If you're evaluating [Mirakl](https://www.mirakl.com/) - or any hosted, enterprise marketplace SaaS - Mercur is the open-source alternative built for teams that want to own their marketplace outright instead of renting it.

Mirakl is a mature, capable platform. It's also closed-source, priced as a percentage of the GMV that flows through it, and delivered as a hosted service you don't control. Mercur takes the opposite position: MIT-licensed core, self-hosted on your own infrastructure, no per-transaction cut, and full access to every line of code.

This page is an honest comparison. Mirakl is the right choice for some teams; Mercur is the right choice for others. The goal here is to help you tell which one you are.

## At a glance

|                               | **Mercur**                                                                         | **Mirakl**                              |
| ----------------------------- | ---------------------------------------------------------------------------------- | --------------------------------------- |
| **License**                   | Open source (MIT core)                                                             | Proprietary / closed source             |
| **Hosting**                   | Self-host anywhere, or fully managed (Medusa Cloud / Rigby-hosted)                 | Vendor-hosted SaaS only                 |
| **Pricing model**             | No GMV fees, no per-transaction cut                                                | Percentage of GMV + platform fees       |
| **Code ownership**            | Full source access; fork or modify freely                                          | No source access                        |
| **Customization**             | Extend/override workflows, APIs, and UI without forking                            | Configuration within platform limits    |
| **Data ownership**            | Your database, your infrastructure                                                 | Vendor-controlled                       |
| **Tech stack**                | TypeScript, Node.js, React, PostgreSQL                                             | Proprietary                             |
| **Extensibility**             | Composable blocks, typed API client, workflow hooks, Dashboard SDK                 | Connectors and APIs within the platform |
| **Storefront**                | Bring your own (headless, API-first)                                               | Integrated / connector-based            |
| **Enterprise features**       | Mercur Enterprise: Buy Box, dedup, master-data governance, KYC - on your own infra | Included in the platform                |
| **Support & SLAs**            | Contractual SLAs and named contact via Mercur Enterprise                           | Vendor support contract                 |
| **Delivery help**             | Rigby builds/launches marketplaces with you                                        | Sales-led onboarding                    |
| **Time to first marketplace** | `bun create mercur-app` in minutes                                                 | Sales-led onboarding                    |

## Where Mercur is the better fit

* **You want to own your marketplace, not rent it.** No percentage of GMV, no per-transaction cut, no vendor lock-in. Your data, customers, and roadmap stay yours.
* **You have (or want) an engineering team.** Mercur is code you control end-to-end. If you plan to customize deeply - bespoke commission logic, custom vendor onboarding, non-standard order flows - an open, hackable core is a decisive advantage over a configuration-bound SaaS.
* **You need to control where data lives.** Self-host on your own cloud, on-prem, or inside an air-gapped network. There's no proprietary runtime to adopt and no hosting tier you're forced onto.
* **You want to avoid platform risk.** MIT license means the core can never be taken away from you, re-priced out from under you, or discontinued.

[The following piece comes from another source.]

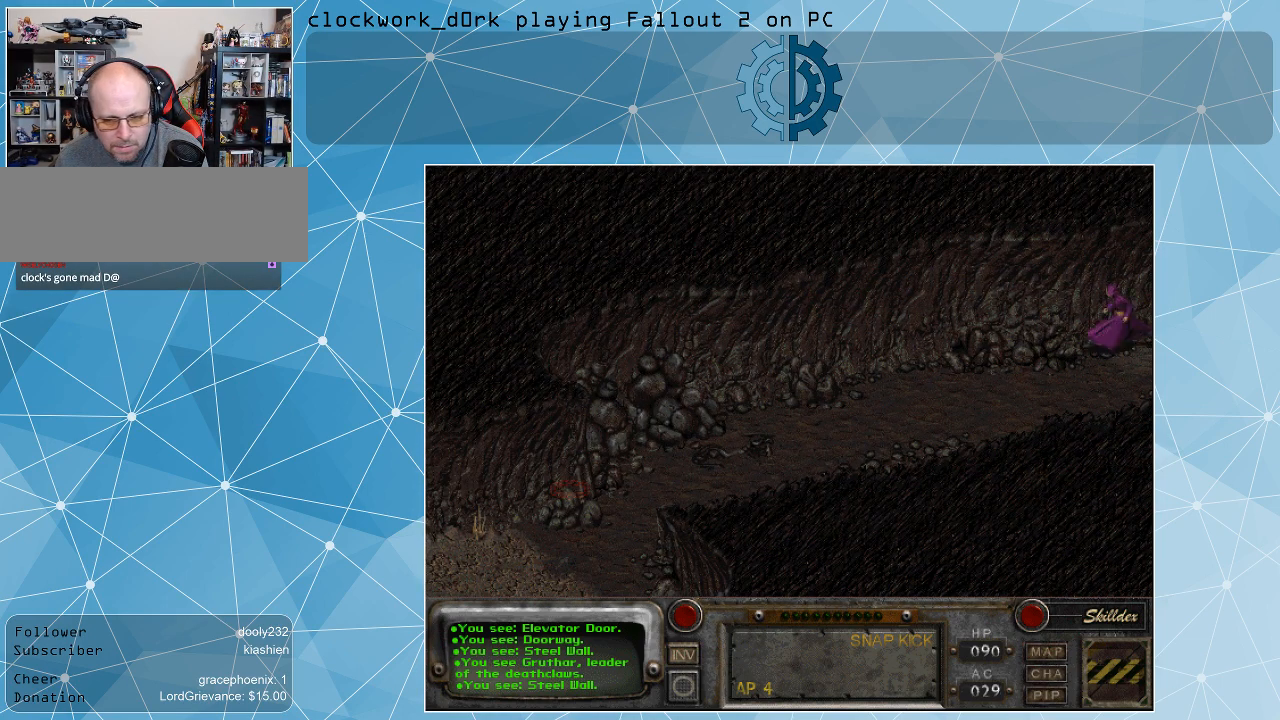
{"keys": [], "mouse": [], "events": []}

## Enterprise-grade, without giving up ownership

The features that usually pull teams toward Mirakl - a winning-offer engine, product deduplication, master-data governance, multi-channel stock sync, vendor KYC - aren't a reason to accept closed source and GMV fees. **[Mercur Enterprise](https://www.mercurjs.com/enterprise)** delivers that same enterprise surface area as a licensed module suite you deploy and run on your own infrastructure, exactly like the open-source core:

* **Buy Box / winning-offer engine** - pick the winning offer across competing sellers, the way large marketplaces do.
* **EAN matching & deduplication** - collapse duplicate seller submissions into a single master product.
* **Master-data governance** - controlled, auditable catalog data across thousands of vendors.
* **Multi-channel stock sync** - keep inventory consistent across sales channels and feeds.
* **Automated split payouts & vendor KYC** - compliant onboarding and settlement at scale.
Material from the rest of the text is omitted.